The other parent smiled at her, teeth flashing. Luimiel noted that their incisors had been set with little gems, as had been all the rage amongst the bright young Noldor in her great-great-grandparents’ time. She wondered if this was perhaps something of a Lótessë-Ringarë romance, as well as a cross-cultural one.
“I don’t suppose we could have both Cirth and Tengwar?” they asked.
“Certainly; there is plenty of room for the name and its translation.”
The Noldorin parent waved their hand. “That’s no trouble. We would like to name her ‘Nenel.’”
Luimiel hummed. “Very evocative. It makes me think of the river at night.” And nice and simple, she thought, nothing outrageous!

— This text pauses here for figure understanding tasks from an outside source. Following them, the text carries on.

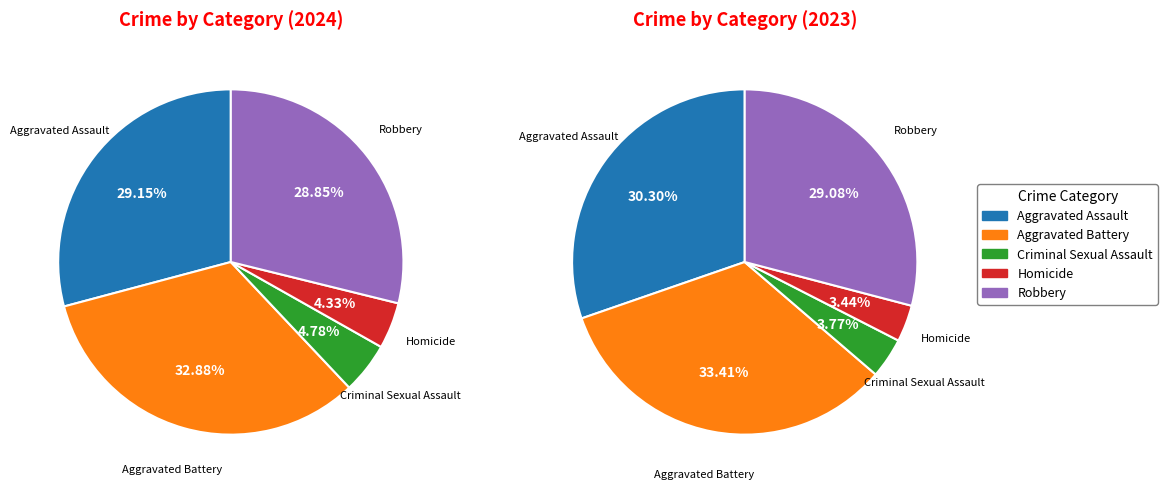

What percentage do Aggravated Battery and Homicide together represent?

37.2%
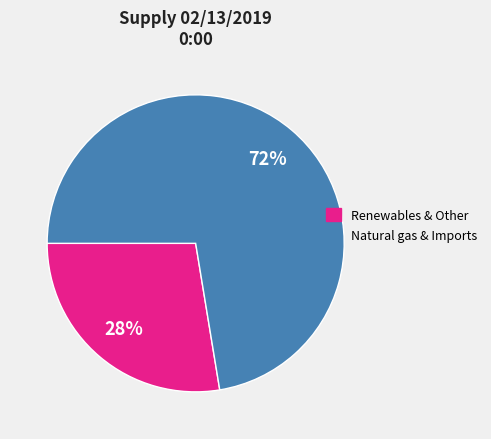

Do Renewables & Other and Natural gas & Imports together represent more than half of the pie?

Yes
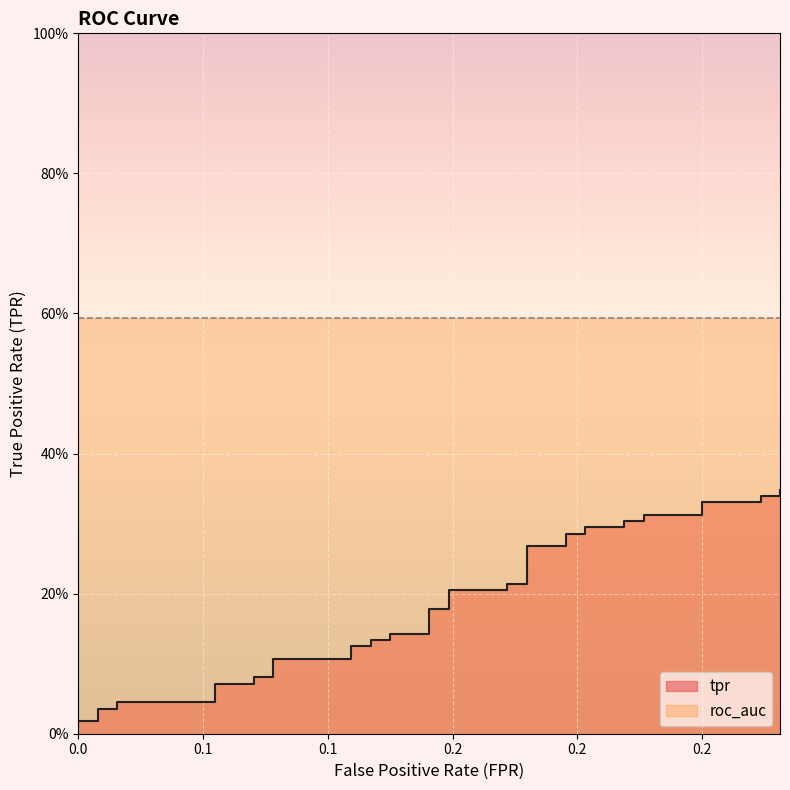

Reading left to right, list all the values displayed in this chart.

0.0	0.0	0.0	0.0	0.0	0.0	0.0	0.1	0.1	0.1	0.1	0.1	0.1	0.1	0.1	0.1	0.1	0.1	0.1	0.2	0.2	0.2	0.2	0.2	0.2	0.3	0.3	0.3	0.3	0.3	0.3	0.3	0.3	0.3	0.3	0.3	0.3	0.3	0.3	0.3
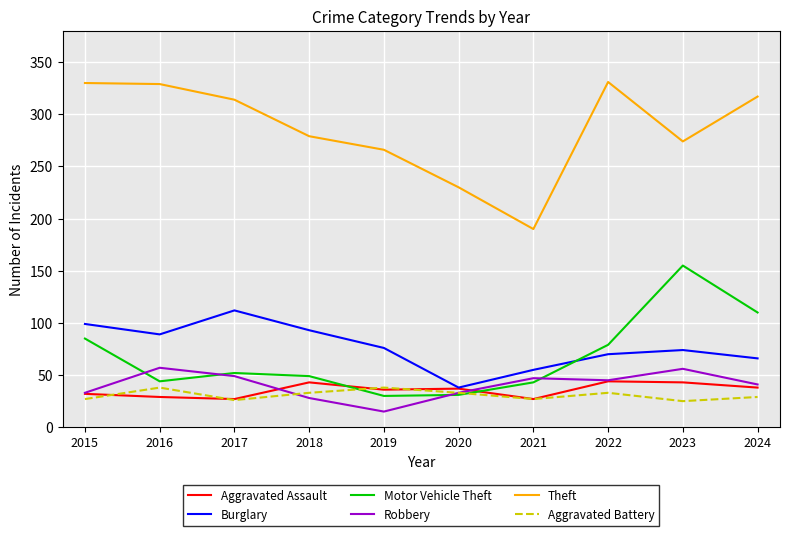

Does the chart display data point markers on the line(s)?

No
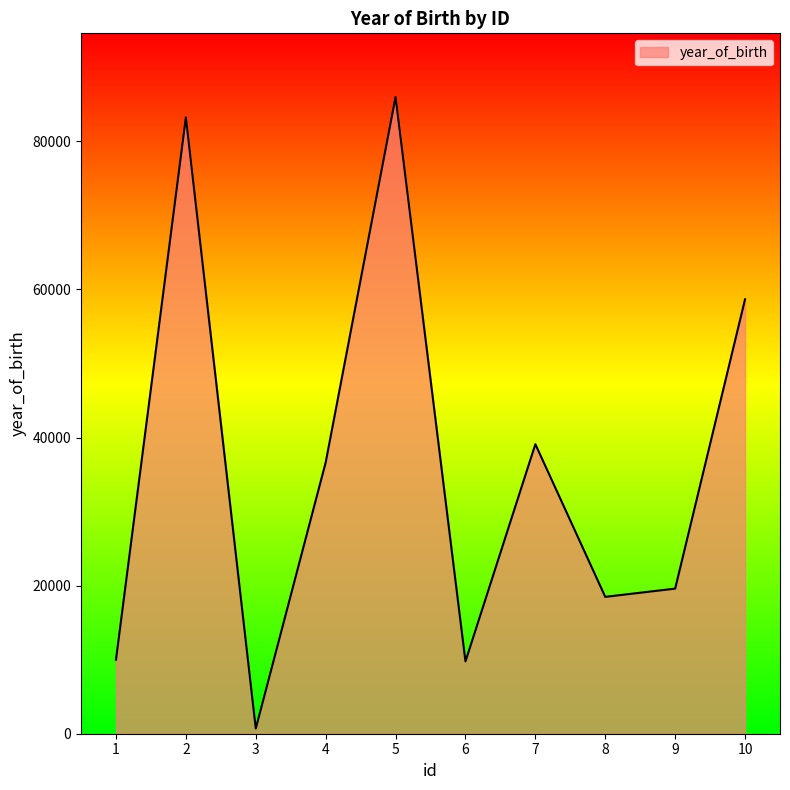

At which label is the value closest to 43350?

7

Writing it out in Quenya was the work of a moment. She looked up at the parents. “What is your preferred translation?”
The Sindarin parent took their turn to grin. “It’s Nenel!”
Luimiel thought for a moment that she was having some difficulty with the language barrier despite her earlier pride – and then her brain caught up with her.
“Oh!” she exclaimed. “But that’s so clever! It really does mean the same thing.”
Both parents beamed at her.
“We went through the whole Sindarin-Quenya dictionary in the city library,” the Sindarin parent said, with evident gratification.
“It’s wonderful,” said Luimiel, bouncing on her toes, and then recalled her Assistant Civil Registrar’s dignity and settled back to the ground.
She showed the parents the new entry – “Nenel” in Tengwar and Cirth – and recited her usual litany.
“The fair copy of the birth certificate will be ready in between three and four weeks. You can come back at any time to register the other parental name and the child’s chosen name.
“And,” she added, for she could not resist, “You can ask to see me! I want to hear about all the other ideas you had. I’m sure you’re not the only ones who want something like this, and people around here don’t like reusing names.”
The parents glanced at each other and chuckled, Nenel held snugly between them.
They saw Luimiel back out into the afternoon without quite promising anything – but Luimiel was already mentally preparing long lists of suffixes and cognates, nodding happily to herself.
Elennen would also work in both languages, she thought, "star water" instead of "water star," but this once, she thought she wouldn’t mind a bit of creative variety!